In the rocky soil of Lorraine, a former coal mining region near the French-German border, scientists guided a small probe one recent day down a borehole half a mile into the earth’s crust. Frothing in the water table below was an exciting find: champagne-size bubbles that signaled a potentially mammoth cache of so-called white hydrogen, one of the cleanest-burning fuels in nature.
“Hydrogen is magical — when you burn it you release water, so there are no carbon emissions to warm the planet,” said one of the scientists, Jacques Pironon, a senior researcher and professor at the University of Lorraine. “We think we’ve uncovered one of the largest deposits of natural hydrogen anywhere in the world.”
The discovery by Mr. Pironon and another scientist, Philippe de Donato, both members of France’s respected National Center for Scientific Research, caused a sensation in France, where the government has vowed to become a European leader in clean hydrogen.
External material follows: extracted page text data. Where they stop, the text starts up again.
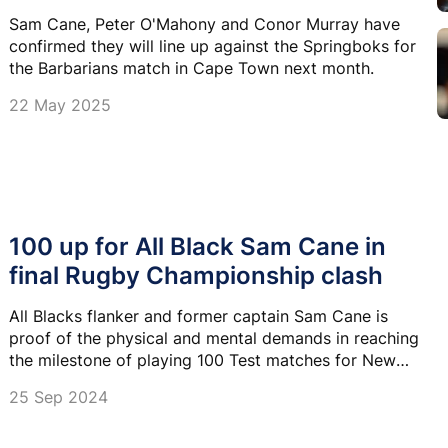
Sam Cane, Peter O'Mahony and Conor Murray have
confirmed they will line up against the Springboks for
the Barbarians match in Cape Town next month.
22 May 2025
100 up for All Black Sam Cane in
final Rugby Championship clash
All Blacks flanker and former captain Sam Cane is
proof of the physical and mental demands in reaching
the milestone of playing 100 Test matches for New
Zealand.
25 Sep 2024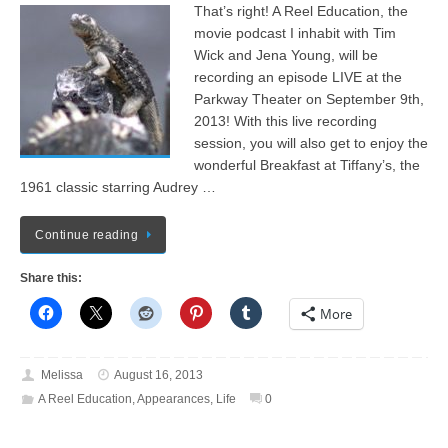
That’s right! A Reel Education, the
movie podcast I inhabit with Tim
Wick and Jena Young, will be
recording an episode LIVE at the
Parkway Theater on September 9th,
2013! With this live recording
session, you will also get to enjoy the
wonderful Breakfast at Tiffany’s, the
1961 classic starring Audrey …
Continue reading
Share this:
More
Melissa
August 16, 2013
A Reel Education
,
Appearances
,
Life
0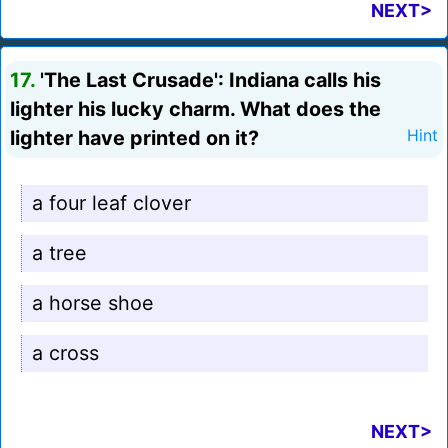
NEXT>
17.
'The Last Crusade': Indiana calls his
lighter his lucky charm. What does the
lighter have printed on it?
Hint
a four leaf clover
a tree
a horse shoe
a cross
NEXT>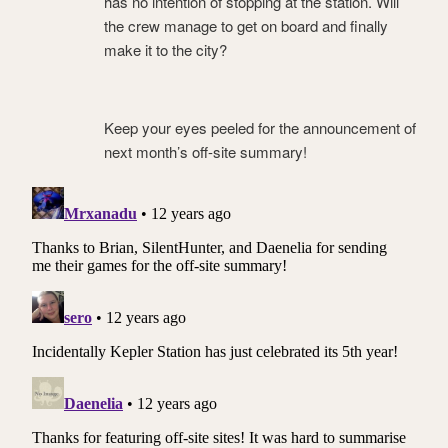
has no intention of stopping at the station. Will
the crew manage to get on board and finally
make it to the city?
Keep your eyes peeled for the announcement of
next month’s off-site summary!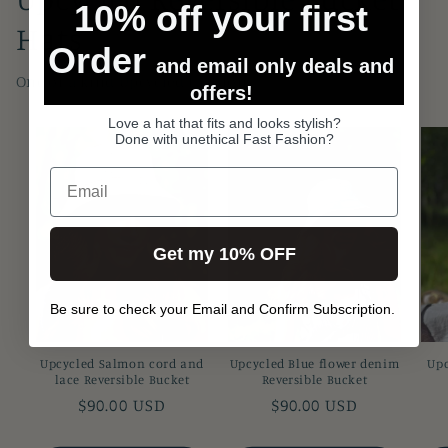
10% off your first
Hats
Order
and email only deals and
One of a kind Upcycled fashion
offers!
Love a hat that fits and looks stylish?
Done with unethical Fast Fashion?
Get my 10% OFF
Be sure to check your Email and Confirm Subscription.
Upcycled Salmon cord and
Upcycled Blue flower denim
Upc
lace Reversible Bucket
Reversible Bucket
Regular
$90.00 USD
Regular
$90.00 USD
price
price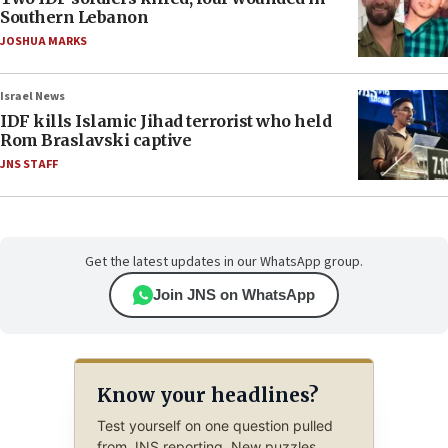
Southern Lebanon
JOSHUA MARKS
Israel News
IDF kills Islamic Jihad terrorist who held
Rom Braslavski captive
JNS STAFF
Get the latest updates in our WhatsApp group.
Join JNS on WhatsApp
Know your headlines?
Test yourself on one question pulled
from JNS reporting. New puzzles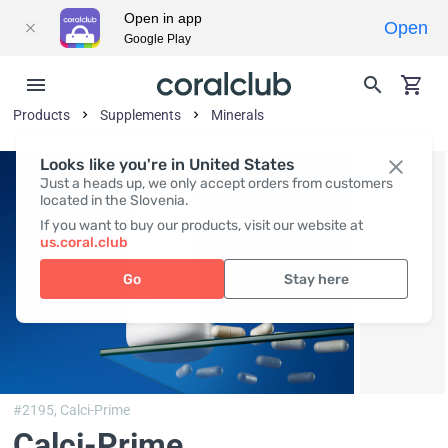
Open in app
Open
Google Play
Products
Supplements
Minerals
Looks like you're in United States
Just a heads up, we only accept orders from customers
located in the Slovenia.
If you want to buy our products, visit our website at
us.coral.club
Go
Stay here
#2195,
Calci-Prime
Calci-Prime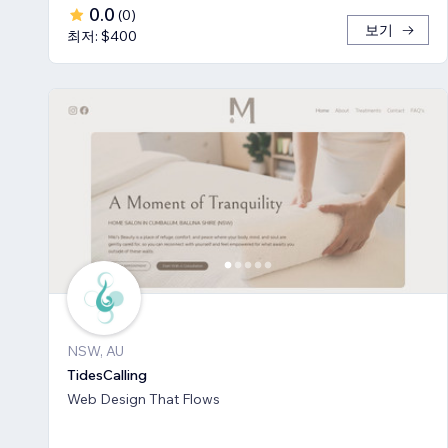
0.0
(
0
)
보기
최저: $400
NSW, AU
TidesCalling
Web Design That Flows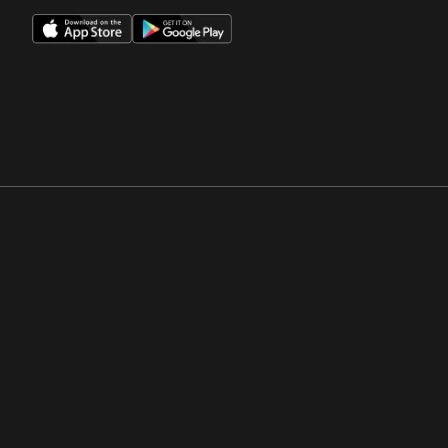
Opens in a new window
Opens in a new win
Opens in a new window
Opens in a new win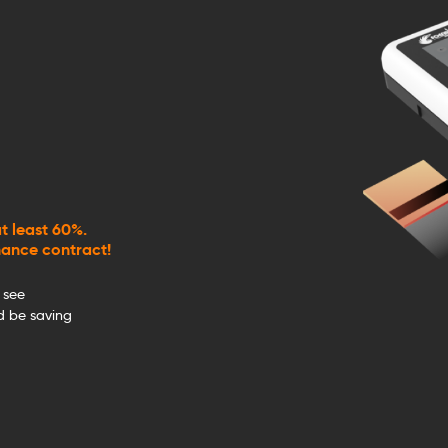
t least 60%.
nance contract!
 see
 be saving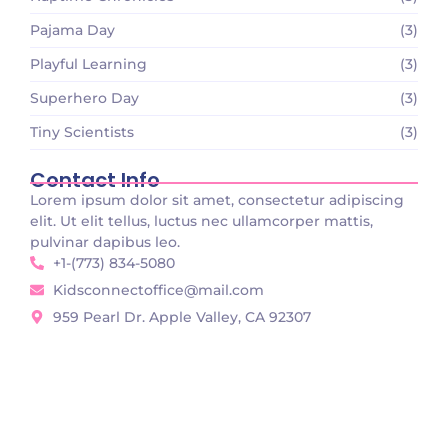
Pajama Day
(3)
Playful Learning
(3)
Superhero Day
(3)
Tiny Scientists
(3)
Contact Info
Lorem ipsum dolor sit amet, consectetur adipiscing
elit. Ut elit tellus, luctus nec ullamcorper mattis,
pulvinar dapibus leo.
+1-(773) 834-5080
Kidsconnectoffice@mail.com
959 Pearl Dr. Apple Valley, CA 92307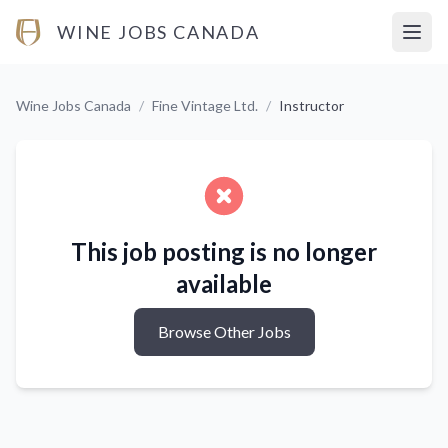
WINE JOBS CANADA
Open
Wine Jobs Canada
/
Fine Vintage Ltd.
/
Instructor
This job posting is no longer
available
Browse Other Jobs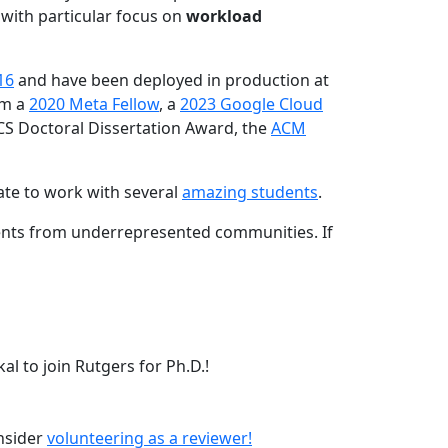
 with particular focus on
workload
16
and have been deployed in production at
am a
2020 Meta Fellow
, a
2023 Google Cloud
CS Doctoral Dissertation Award, the
ACM
ate to work with several
amazing students
.
dents from underrepresented communities. If
l to join Rutgers for Ph.D.!
onsider
volunteering as a reviewer!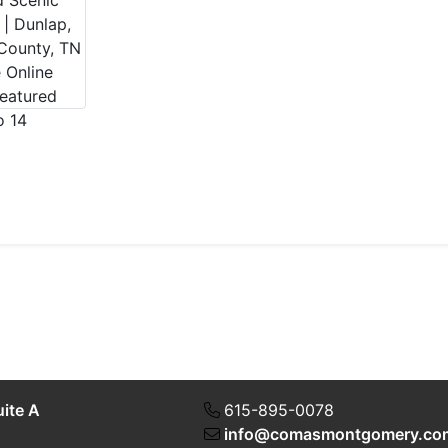
uite A
615-895-0078
info@comasmontgomery.co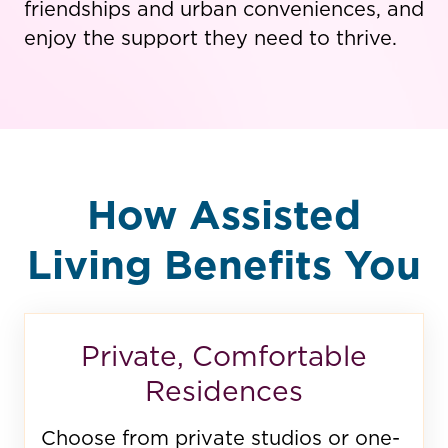
friendships and urban conveniences, and
enjoy the support they need to thrive.
How Assisted
Living Benefits You
Private, Comfortable
Residences
Choose from private studios or one-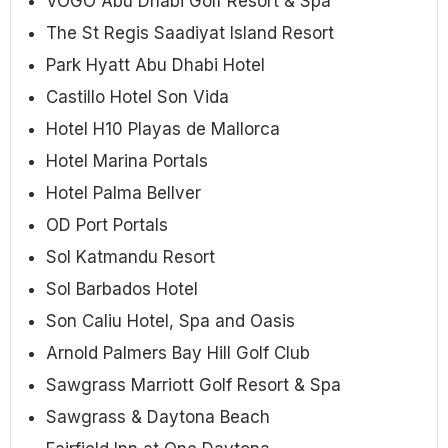
VOGO Abu Dhabi Golf Resort & Spa
The St Regis Saadiyat Island Resort
Park Hyatt Abu Dhabi Hotel
Castillo Hotel Son Vida
Hotel H10 Playas de Mallorca
Hotel Marina Portals
Hotel Palma Bellver
OD Port Portals
Sol Katmandu Resort
Sol Barbados Hotel
Son Caliu Hotel, Spa and Oasis
Arnold Palmers Bay Hill Golf Club
Sawgrass Marriott Golf Resort & Spa
Sawgrass & Daytona Beach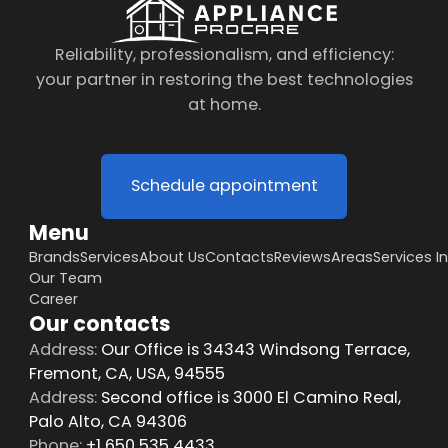
Reliability, professionalism, and efficiency:
your partner in restoring the best technologies
at home.
Schedule appointment
Menu
Brands
Services
About Us
Contacts
Reviews
Areas
Services I
Our Team
Career
Our contacts
Address:
Our Office is 34343 Windsong Terrace,
Fremont, CA, USA, 94555
Address:
Second office is 3000 El Camino Real,
Palo Alto, CA 94306
Phone:
+1 650 535 4433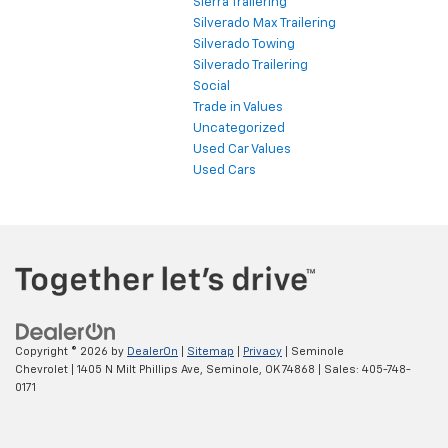
Sierra Trailering
Silverado Max Trailering
Silverado Towing
Silverado Trailering
Social
Trade in Values
Uncategorized
Used Car Values
Used Cars
Copyright © 2026
by
DealerOn
|
Sitemap
|
Privacy
| Seminole
Chevrolet
|
1405 N Milt Phillips Ave,
Seminole,
OK
74868
| Sales:
405-748-
0171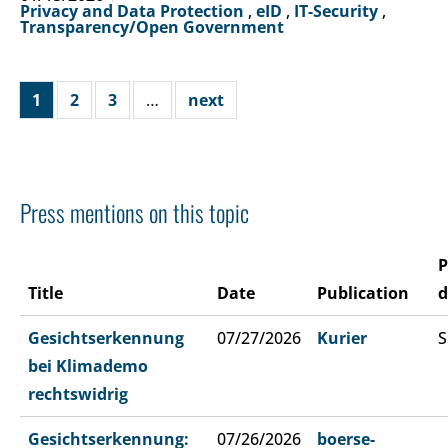
Privacy and Data Protection
,
eID
,
IT-Security
,
Transparency/Open Government
1
2
3
…
next
Press mentions on this topic
P
Title
Date
Publication
d
Gesichtserkennung
07/27/2026
Kurier
S
bei Klimademo
rechtswidrig
Gesichtserkennung:
07/26/2026
boerse-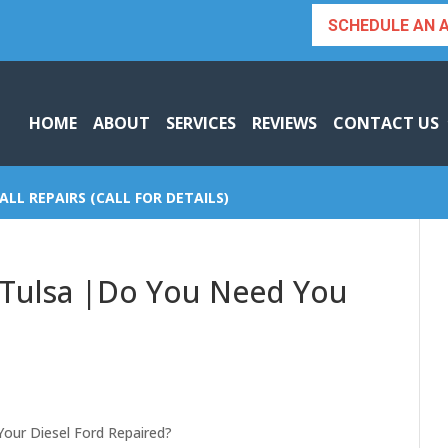
SCHEDULE AN 
HOME
ABOUT
SERVICES
REVIEWS
CONTACT US
ALL REPAIRS (CALL FOR DETAILS)
r Tulsa |Do You Need You
Your Diesel Ford Repaired?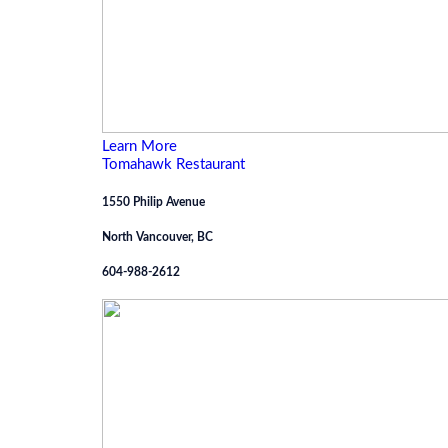
Learn More
Tomahawk Restaurant
1550 Philip Avenue
North Vancouver, BC
604-988-2612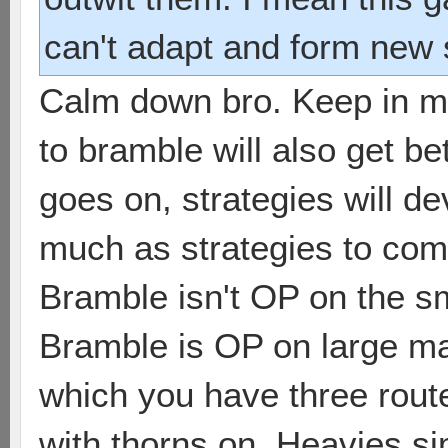
can't adapt and form new s
Calm down bro. Keep in mi
to bramble will also get b
goes on, strategies will de
much as strategies to comb
Bramble isn't OP on the sm
Bramble is OP on large ma
which you have three rou
with thorns on. Heavies si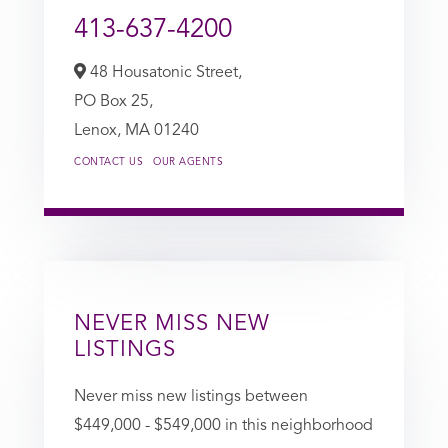
413-637-4200
48 Housatonic Street,
PO Box 25,
Lenox,
MA
01240
CONTACT US
OUR AGENTS
NEVER MISS NEW
LISTINGS
Never miss new listings between
$449,000 - $549,000 in this neighborhood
There are still many questions about the find, including exactly how big it is and how best to extract the gas. But it has added to a trail of clues elsewhere in the world that a holy grail of clean energy may be lying in the earth for the taking.
Governments and companies worldwide have been betting on hydrogen as a cornerstone in the fight against climate change. A multibillion-dollar industry, backed by billions more in subsidies and private investments, has sprung up to support the manufacturing of hydrogen, which in theory could substitute for fossil fuels to power factories, trucks, ships and planes, potentially removing around half of all planet-warming emissions.
Making commercial hydrogen involves splitting water into hydrogen and oxygen, an endeavor that requires energy. If fossil fuels are used, the process results in greenhouse gas emissions, and the result is called gray hydrogen. Tapping renewable electricity from wind turbines and solar panels to produce what’s called green hydrogen is cleaner but more expensive.
Natural hydrogen, also called white hydrogen because of its purity, could be a game changer, scientists say, because it is a potential source of clean energy continuously generated by the earth. Hydrogen reservoirs form when heated water meets iron-rich rocks. According to the U.S. Geological Survey, just a small fraction of these deposits could provide enough clean energy for hundreds of years.